TO DO: Below are records to be repeated exactly. Leave their pictures behind.

Page images and extracted text:
:::

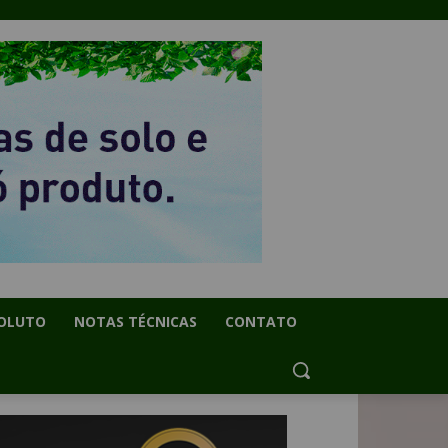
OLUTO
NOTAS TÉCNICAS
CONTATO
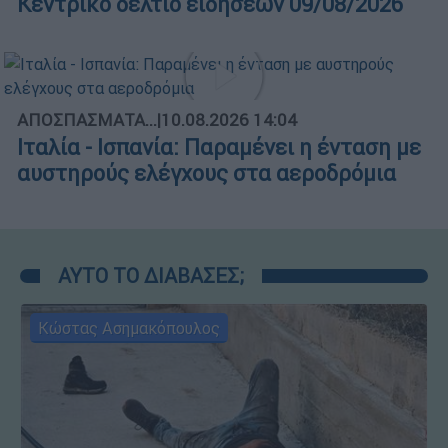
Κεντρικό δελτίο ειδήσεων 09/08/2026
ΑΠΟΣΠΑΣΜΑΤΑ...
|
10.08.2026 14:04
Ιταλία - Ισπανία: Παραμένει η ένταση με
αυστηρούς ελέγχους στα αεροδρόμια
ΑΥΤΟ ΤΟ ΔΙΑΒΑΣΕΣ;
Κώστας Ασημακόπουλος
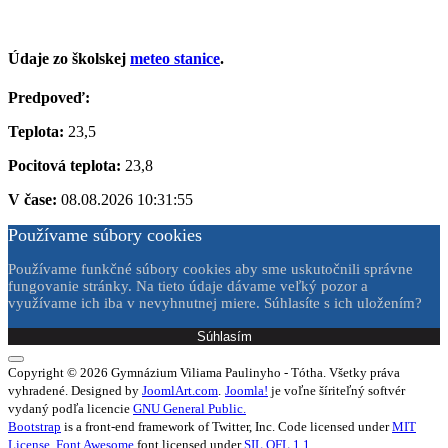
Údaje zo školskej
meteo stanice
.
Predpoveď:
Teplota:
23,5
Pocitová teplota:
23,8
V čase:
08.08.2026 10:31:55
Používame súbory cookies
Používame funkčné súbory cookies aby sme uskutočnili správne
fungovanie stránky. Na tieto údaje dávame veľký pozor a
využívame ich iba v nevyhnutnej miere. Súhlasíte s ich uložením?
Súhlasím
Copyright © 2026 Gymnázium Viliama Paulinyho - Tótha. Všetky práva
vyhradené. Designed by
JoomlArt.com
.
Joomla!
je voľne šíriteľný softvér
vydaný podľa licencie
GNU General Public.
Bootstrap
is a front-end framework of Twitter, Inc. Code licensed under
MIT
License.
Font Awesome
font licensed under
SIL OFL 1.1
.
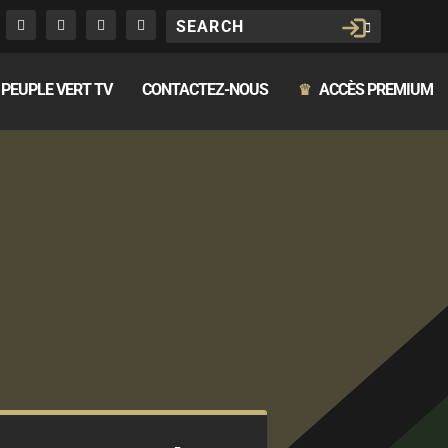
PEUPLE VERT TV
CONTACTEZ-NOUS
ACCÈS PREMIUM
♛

:::

RESULT BELOW:
OLUTO
NOTAS TÉCNICAS
CONTATO
Κεντρικό δελτίο ειδήσεων 09/08/2026
ΑΠΟΣΠΑΣΜΑΤΑ...
|
10.08.2026 14:04
Ιταλία - Ισπανία: Παραμένει η ένταση με
αυστηρούς ελέγχους στα αεροδρόμια
ΑΥΤΟ ΤΟ ΔΙΑΒΑΣΕΣ;
Κώστας Ασημακόπουλος
Údaje zo školskej
meteo stanice
.
Predpoveď:
Teplota:
23,5
Pocitová teplota:
23,8
V čase:
08.08.2026 10:31:55
Používame súbory cookies
Používame funkčné súbory cookies aby sme uskutočnili správne
fungovanie stránky. Na tieto údaje dávame veľký pozor a
využívame ich iba v nevyhnutnej miere. Súhlasíte s ich uložením?
Súhlasím
Copyright © 2026 Gymnázium Viliama Paulinyho - Tótha. Všetky práva
vyhradené. Designed by
JoomlArt.com
.
Joomla!
je voľne šíriteľný softvér
vydaný podľa licencie
GNU General Public.
Bootstrap
is a front-end framework of Twitter, Inc. Code licensed under
MIT
License.
Font Awesome
font licensed under
SIL OFL 1.1
.
PEUPLE VERT TV
CONTACTEZ-NOUS
ACCÈS PREMIUM
♛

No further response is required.